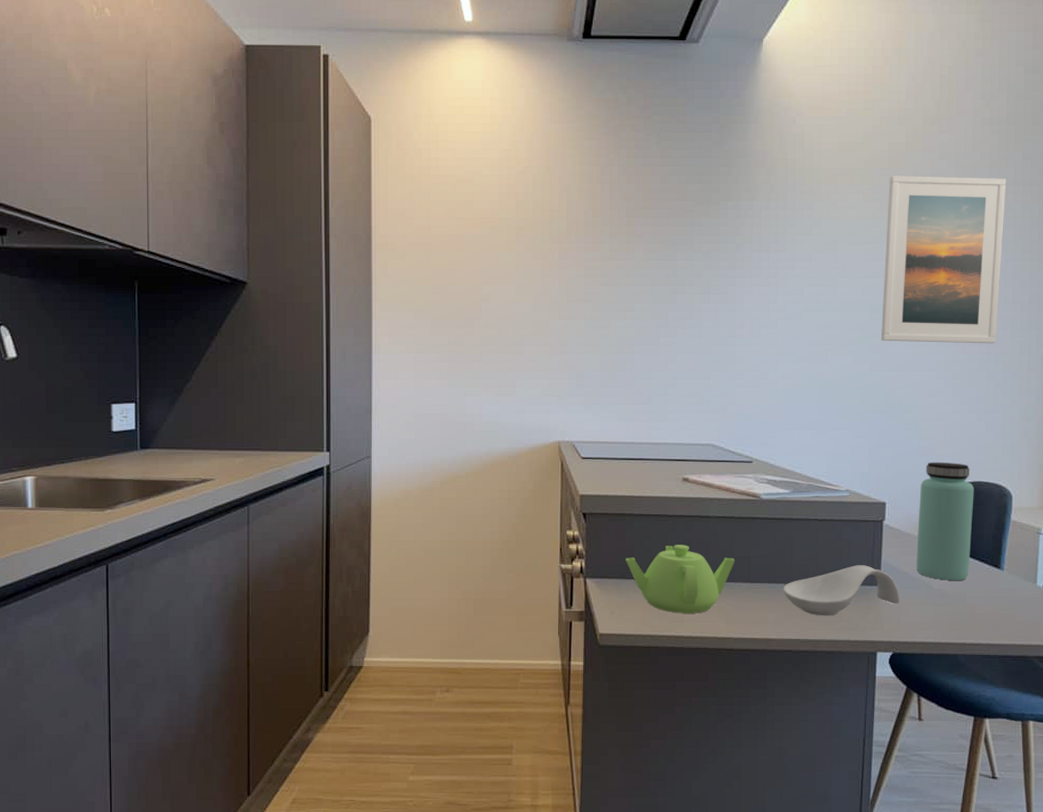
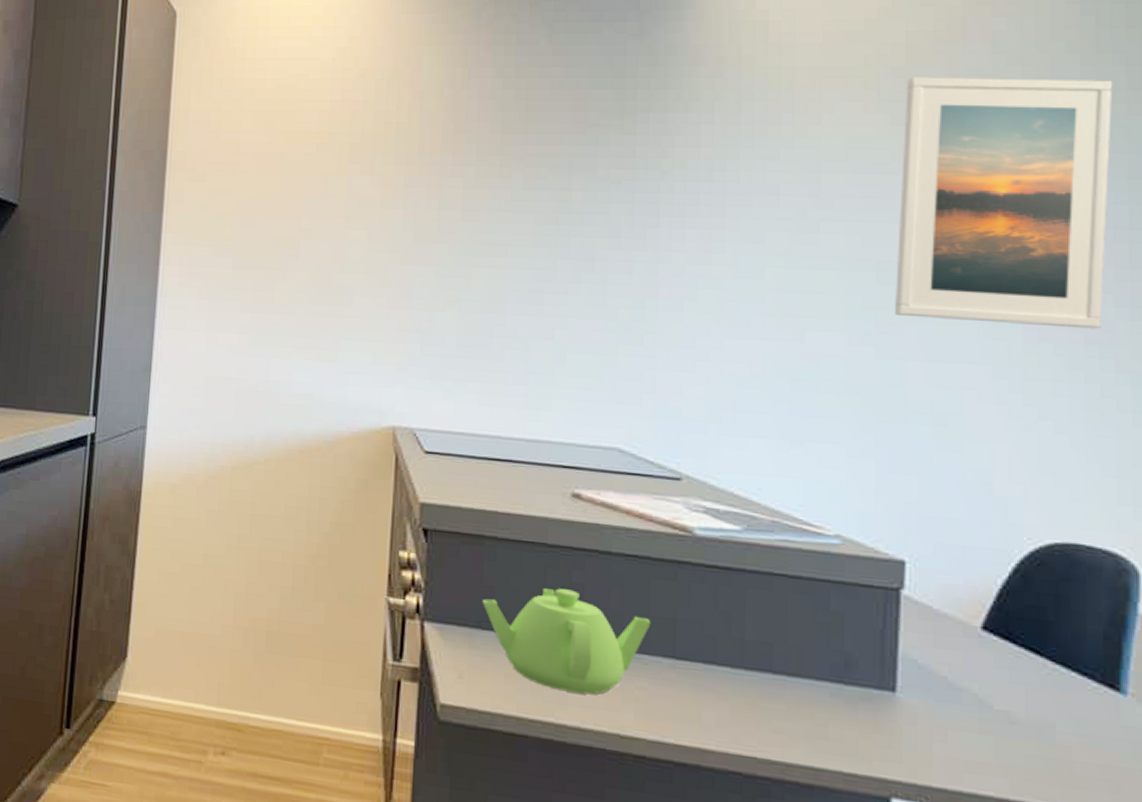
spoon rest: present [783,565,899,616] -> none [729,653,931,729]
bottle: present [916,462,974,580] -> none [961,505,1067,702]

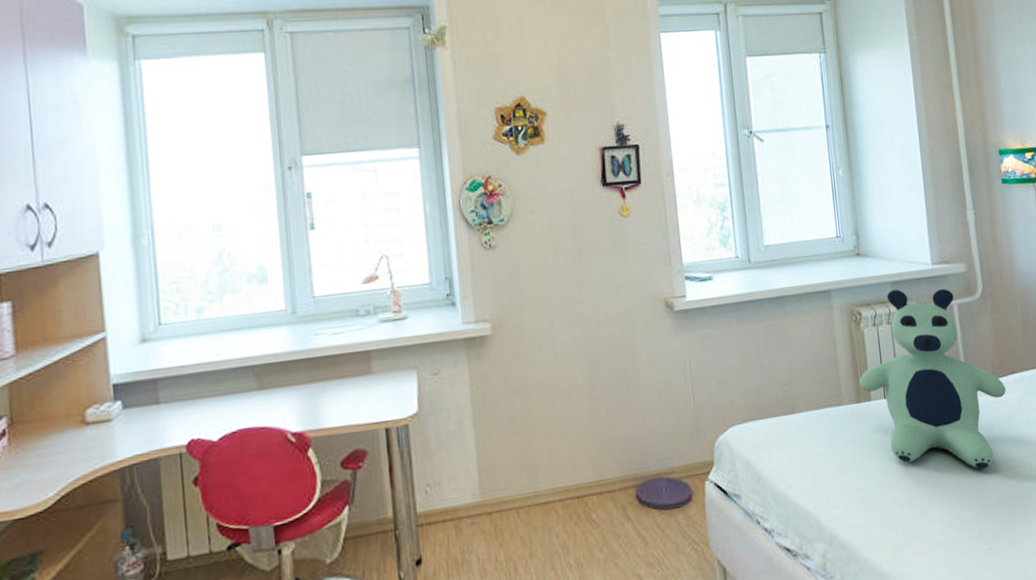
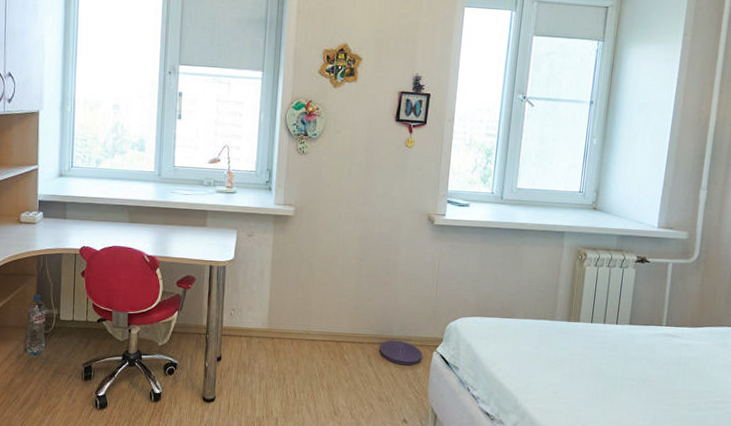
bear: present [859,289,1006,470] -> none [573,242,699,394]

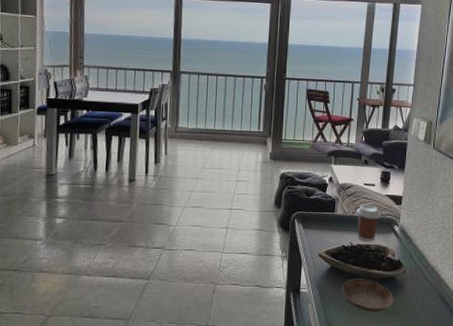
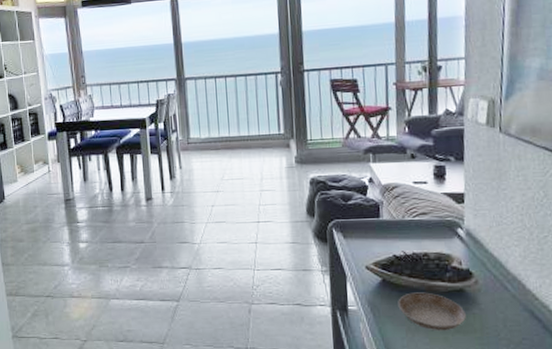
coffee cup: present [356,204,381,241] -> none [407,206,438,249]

__Task requirements__: Each line above is to be copied verbatim. Drop any image from the copy.

__Final answer__:
spoon rest: present [783,565,899,616] -> none [729,653,931,729]
bottle: present [916,462,974,580] -> none [961,505,1067,702]

bear: present [859,289,1006,470] -> none [573,242,699,394]

coffee cup: present [356,204,381,241] -> none [407,206,438,249]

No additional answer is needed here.